Winemaker Kelly Mason, owner and founder of Mason Vineyard, brought a wealth of wine knowledge when she launched her winery in 2021. Mason’s winemaking career began in 2007 with an internship at Saintsbury Winery in the Carneros subregion of Napa Valley. She then returned to Canada to pursue Winemaking at Brock University, focusing on Pinot Noir and Chardonnay and becoming an expert in Burgundian varietals. This expertise led Mason to become head winemaker at Domaine Queylus, Honsberger Estates, and The Farm winery in the Niagara Region. Juggling these roles, Mason successfully etablished Mason Vineyard in 2021. Here, she intricately crafts Pinot Noir, Chardonnay, and Cabernet Franc wines sourced from estate single vineyards. In our conversation with Mason, we delved into her journey in starting the winery, the future of Ontario wines, and the unique aspects that make winemaking special.
How did Mason Vineyard come to be? What inspired you to buy your vineyard?
“The dream was always to have my own vineyard and make my own wine. I made the decision in the summer of 2020 to start developing my brand, my label, and my winemaking vision. When I think of it, really, I have been quietly creating this brand over the past ten years by owning and working in my vineyard. Caring for the vines and following each season gave me a chance to learn a lot about each vine and its ‘personality.’ It has always been exciting! Due to the scale of my production for Mason Vineyard (only the size of my existing vineyard), my releases are announced to my mailing list, which keeps it personal, allowing me to connect with each interested person.”
Do you have a favourite wine to make? What makes it special to you?
“Definitely Pinot Noir. It has been my long-time favourite wine to make, especially off my own vineyard, because I can drop leaves, clusters, shoots, and vertically shoot position until it makes me happy. There are no economics to my vineyard expenses for Pinot Noir. I don’t care. It just needs to be a certain way based on the growing season that year. Pinot noir speaks to me. It’s needy in terms of airflow, personal space, and weather. In my vineyard, I am starting to understand my old vines better, and I love the depth and flavours of the wine. It’s such a pain, but when it’s right, it’s so beautiful. I am always chasing that and trying to capture it in a bottle.”

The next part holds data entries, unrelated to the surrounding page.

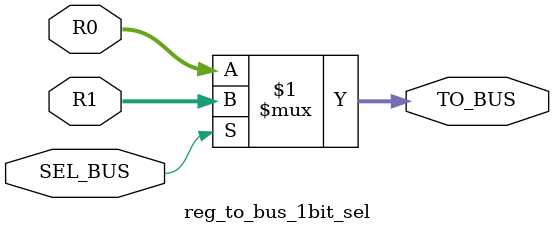
<source format=v>
`timescale 1ns / 1ps
module reg_to_bus_1bit_sel(
	input[15:0] R0,
	input[15:0] R1,
	input SEL_BUS,
	output[15:0] TO_BUS
	);
	
	assign TO_BUS = SEL_BUS? R1:R0;

endmodule

</source>
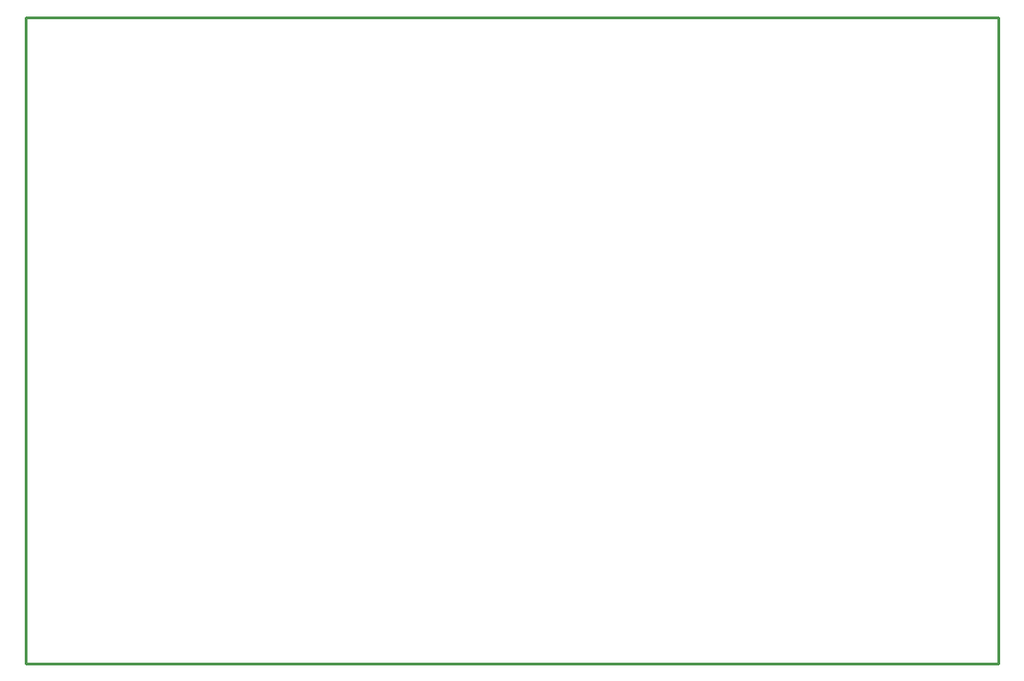
<source format=gbr>
G04 EAGLE Gerber RS-274X export*
G75*
%MOMM*%
%FSLAX34Y34*%
%LPD*%
%IN*%
%IPPOS*%
%AMOC8*
5,1,8,0,0,1.08239X$1,22.5*%
G01*
%ADD10C,0.254000*%


D10*
X25400Y139700D02*
X923800Y139700D01*
X923800Y736500D01*
X25400Y736500D01*
X25400Y139700D01*
M02*

</source>
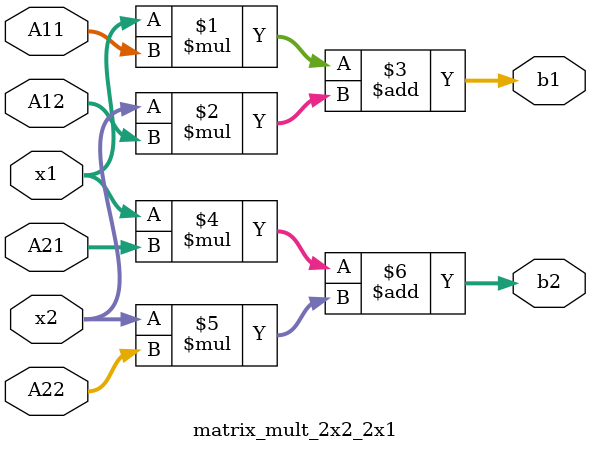
<source format=v>
`timescale 1ns / 1ps

module matrix_mult_2x2_2x1 (
    input wire signed [19:0] A11, A21, A12, A22, x1, x2,
    output wire signed [39:0] b1, b2
);
    assign b1 = x1*A11 + x2*A12;
    assign b2 = x1*A21 + x2*A22;
    
endmodule
</source>
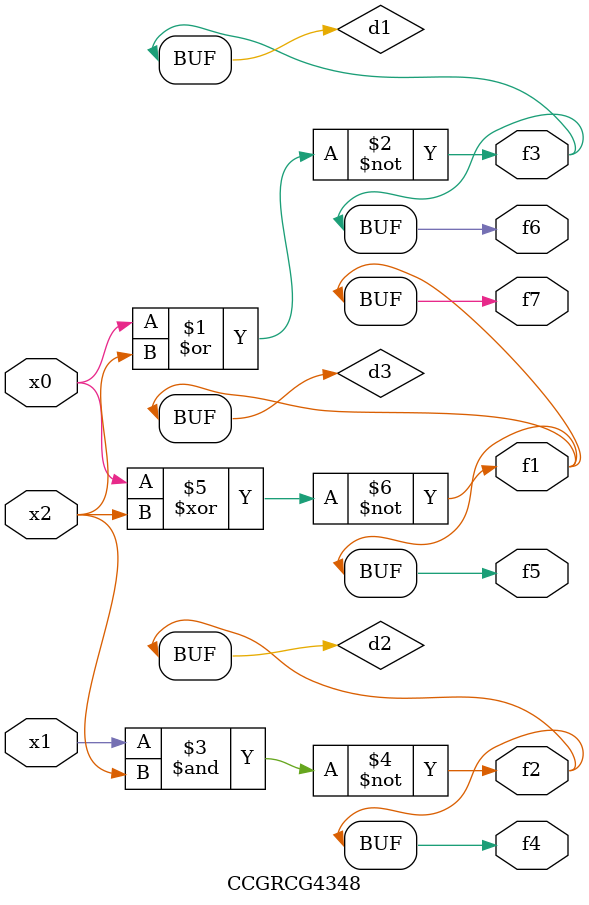
<source format=v>
module CCGRCG4348(
	input x0, x1, x2,
	output f1, f2, f3, f4, f5, f6, f7
);

	wire d1, d2, d3;

	nor (d1, x0, x2);
	nand (d2, x1, x2);
	xnor (d3, x0, x2);
	assign f1 = d3;
	assign f2 = d2;
	assign f3 = d1;
	assign f4 = d2;
	assign f5 = d3;
	assign f6 = d1;
	assign f7 = d3;
endmodule

</source>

Can you tell us more about the tasting experiences offered at Mason Vineyard?
“When I release a new vintage, I will open up tastings by appointment only for a few weekends over the summer. The tastings are open to about 10-12 people per seating and I host them. We taste through the current portfolio and occasionally a surprise back vintage. It is informal and yet as informative as each group desires. Great conversations arise and we all have a common love of wine.”
How does Mason differ from your previous experience at Honsberger Estate Winery, The Farm, and Domaine Queylus?
“We do things differently at Mason Vineyard. I’ve always felt that people who really love exceptional wine are looking for exceptional, more personalized wine experiences with the people who make the wine. They deserve it.
It is a growing trend among wineries like Mason Vineyard to be appointment only and only host Taste & Shop style sessions for small groups of winelovers looking to buy wine. Once we release a new vintage, we open the calendar for a few summer weekends for people to reserve a date to visit and taste the current portfolio as well as the occasional surprise back vintage. Dates are announced through our mailing list first, followed by a general call on Instagram @masonvineyard.”
What do you see for the future of Mason Vineyard, and Ontario Winemaking overall?
“For Mason Vineyard, the future will have more great Winemakers to collaborate with for my Collab Series label along with more visibility of the Mason Vineyard wines. We are in the phase of introducing more customers to the wines and showcasing the specialness of Bench wines.
For Ontario, aside from a handful of large national producers, the Canadian wine industry trends towards smaller wineries that create interesting small lot wines that express their soil and microclimate – their local personality. Perhaps as we go forward, we are starting to see Ontario wine as a craft product, and more purchases are happening online, directly, and from small independent bottle shops and restaurants that find unique wines that don’t make it to the shelves of government retail and grocery. It’s the maturing of the market — let’s go the rest of the way like other regions around the world. We need to introduce more consumers to these purchasing channels and great wines and all of us should be proud to open our wines on tables alongside other global wines. As a whole, we need to keep kicking and get everyone on board pouring Ontario wine in their glasses so yeah, where are we going? Moving on up.”